> _Study text_
—————

Background: Video-assisted thoracoscopic surgery has been widely used in thoracic surgery worldwide. Our goal was to identify the risk factors for postoperative pneumonia in patients undergoing video-assisted thoracoscopic surgery lobectomy. Methods: A retrospective analysis of adult patients undergoing video-assisted thoracoscopic surgery lobectomy between 2016 and 05 and 2017-04 was performed. We used univariate analyses and multivariate analyses to examine risk factors for postoperative pneumonia after lobectomy. Results: The incidence of postoperative pneumonia was 19.7% (n = 143/727). Patients with postoperative pneumonia had a higher postoperative length of stay and total hospital care costs when compared to those without postoperative pneumonia. Multivariate analysis showed that body mass index grading ≥24.0 kg/m2 (vs. <24.0 kg/m2: Odds ratio 1.904, 95% confidence interval 1.294-2.802, P = 0.001) and right lung lobe surgery (vs. left lung lobe surgery: Odds ratio 1.836, 95% confidence interval 1.216-2.771, P = 0.004) were independent risk factors of postoperative pneumonia. Total intravenous crystalloid infusion grading in the postoperative 24 h ≥ 1500 mL was also identified as the risk factors (vs. 1000 to < 1500 mL: Odds ratio 2.060, 95% confidence interval 1.302-3.260, P = 0.002). Conclusions: Major risk factors for postoperative pneumonia following video-assisted thoracoscopic surgery lobectomy are body mass index grading ≥24.0 kg/m2, right lung lobe surgery and total intravenous crystalloid infusion grading in the postoperative 24 h ≥ 1500 mL.

—————

> _Given entries_
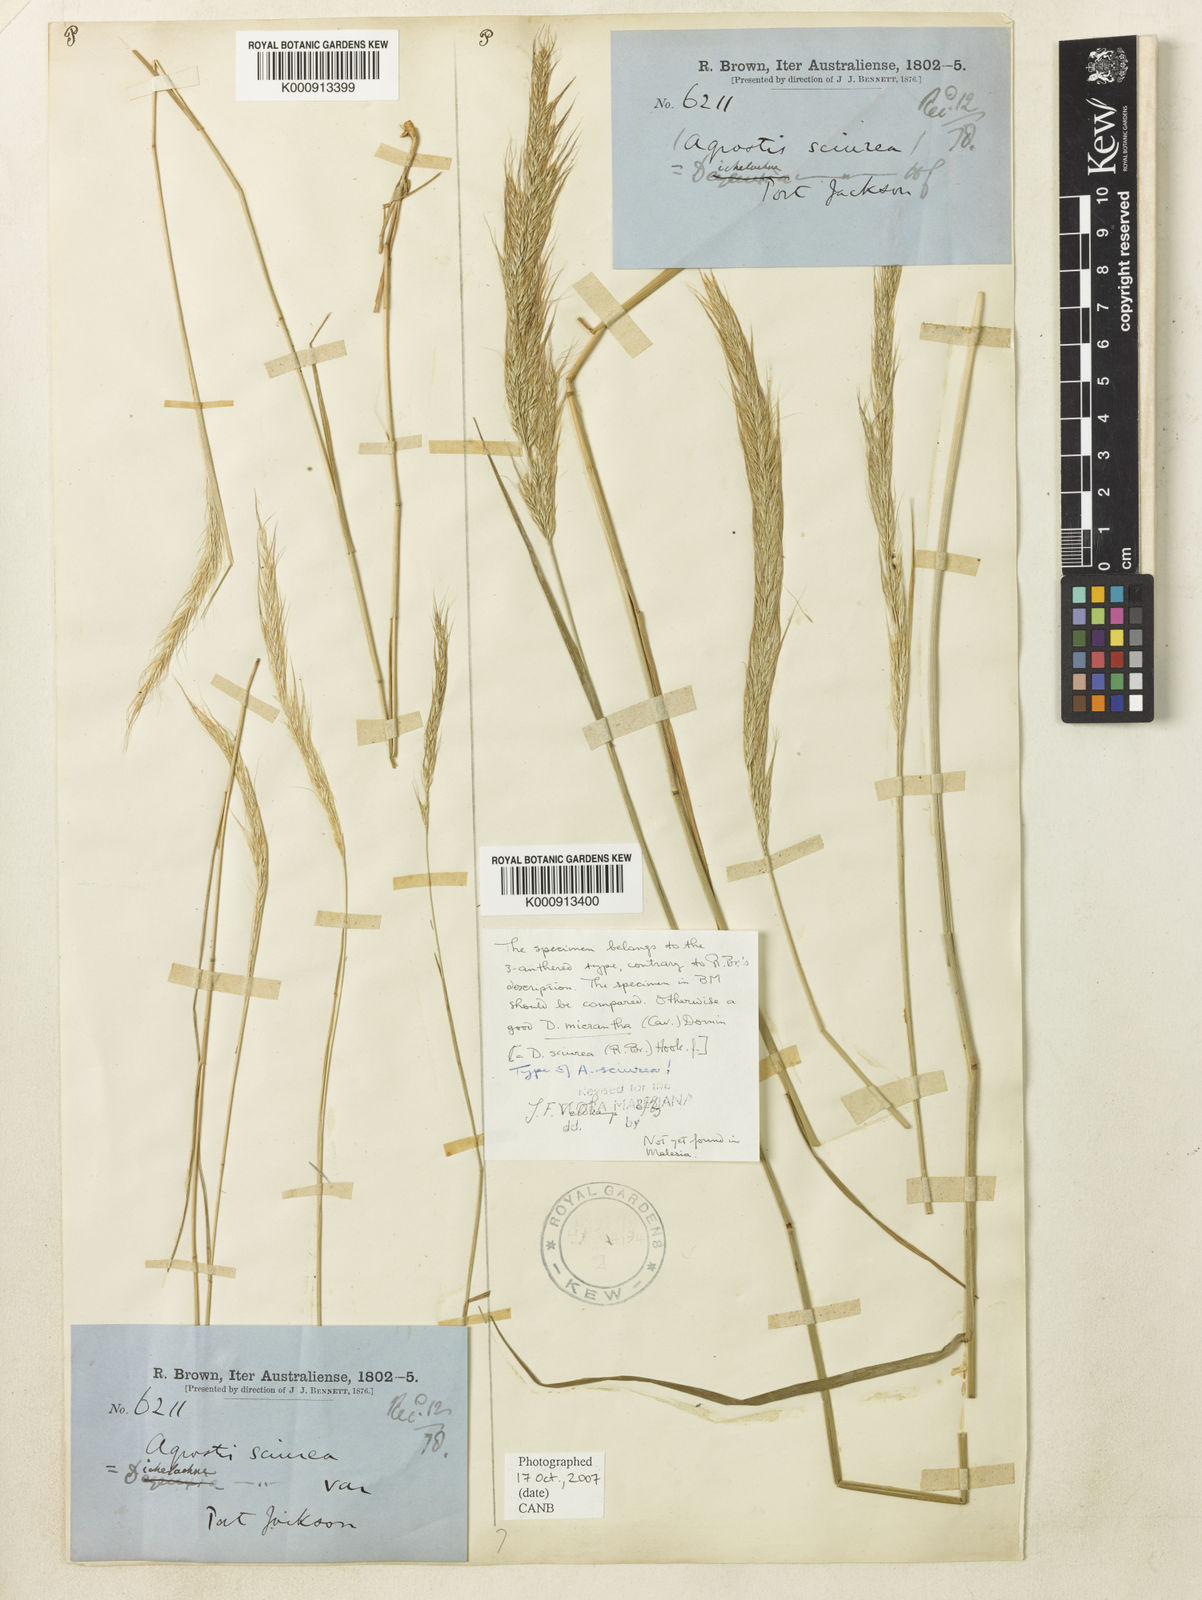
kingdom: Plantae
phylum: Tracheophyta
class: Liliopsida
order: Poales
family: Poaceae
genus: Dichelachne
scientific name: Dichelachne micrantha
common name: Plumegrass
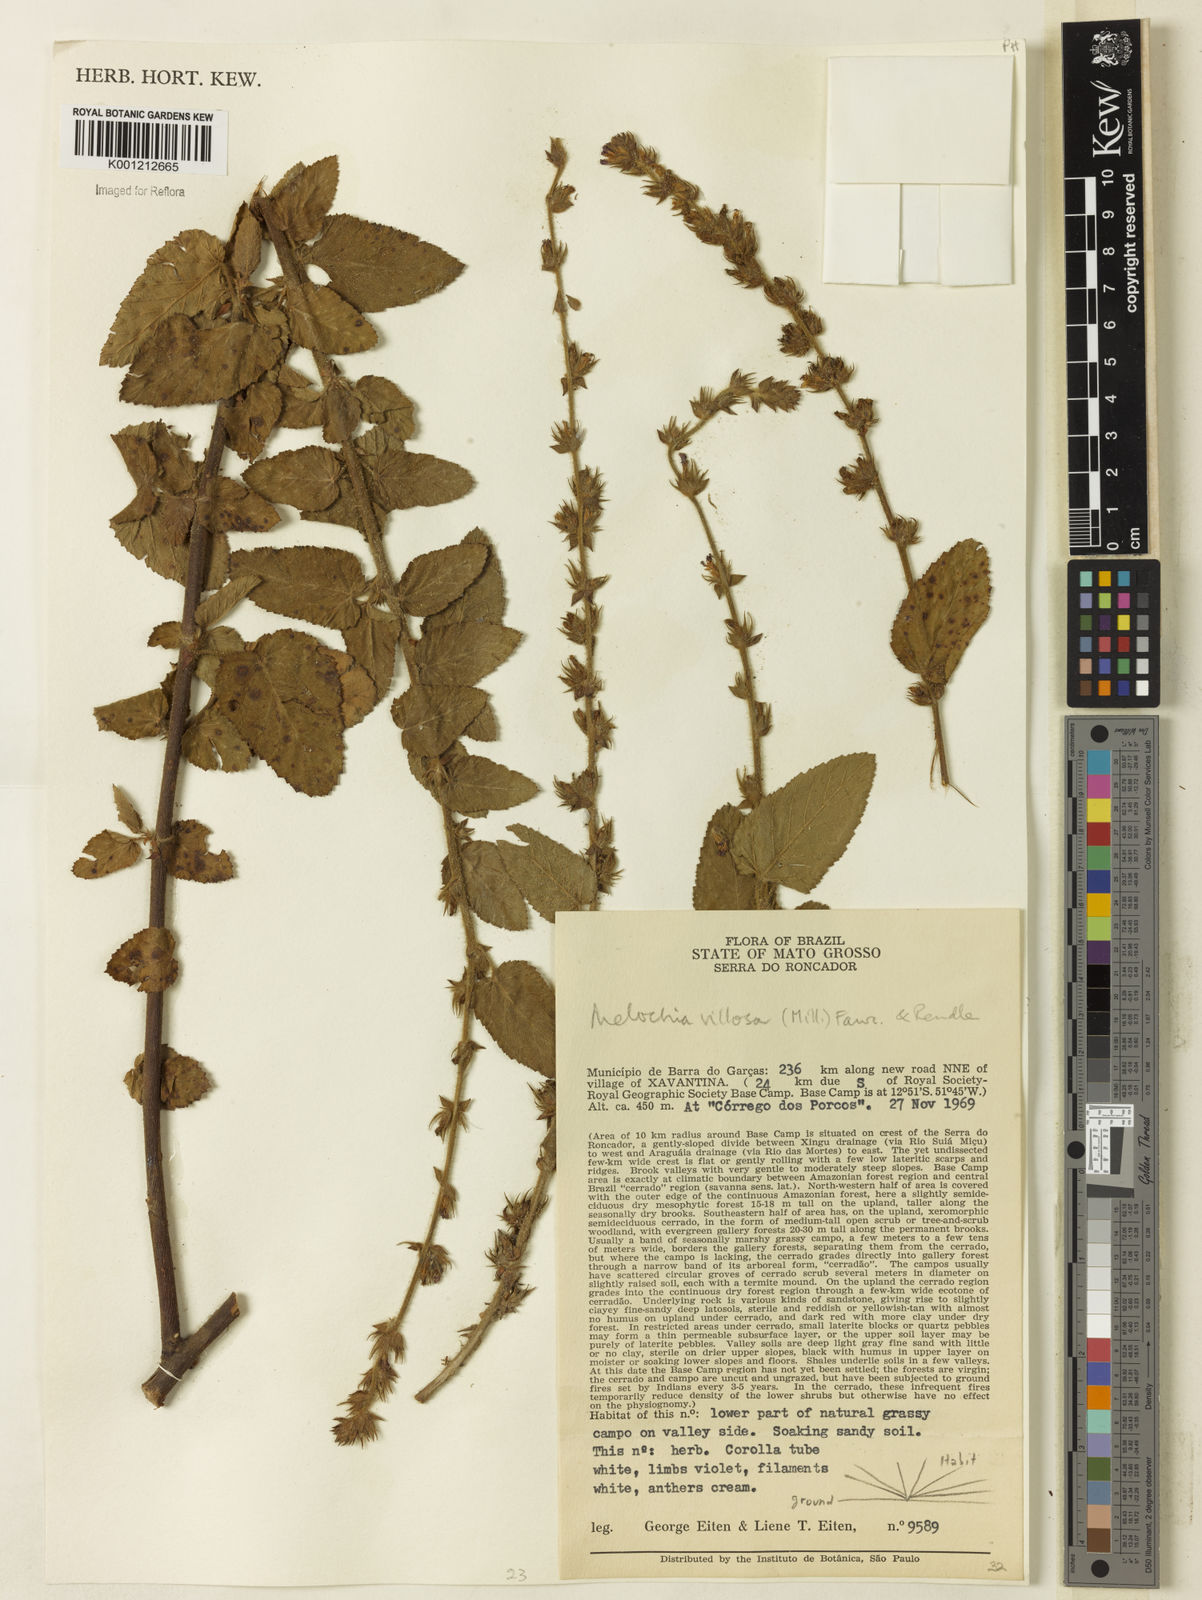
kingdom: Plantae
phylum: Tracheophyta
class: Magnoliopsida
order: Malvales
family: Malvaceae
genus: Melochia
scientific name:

—————

> _What you will do_
Answer these from the pneumonia study text:
(a) What share of patients developed pneumonia after surgery?
(b) Surgery on which lung was found to raise the risk, compared with the other side?
(c) What total amount of IV crystalloid infusion in the first 24 hours after surgery was named as a risk factor?

> _Answer box_
(a) 19.7% (143 of 727 patients).
(b) Right lung lobe surgery, compared with left lung lobe surgery.
(c) 1500 mL or more.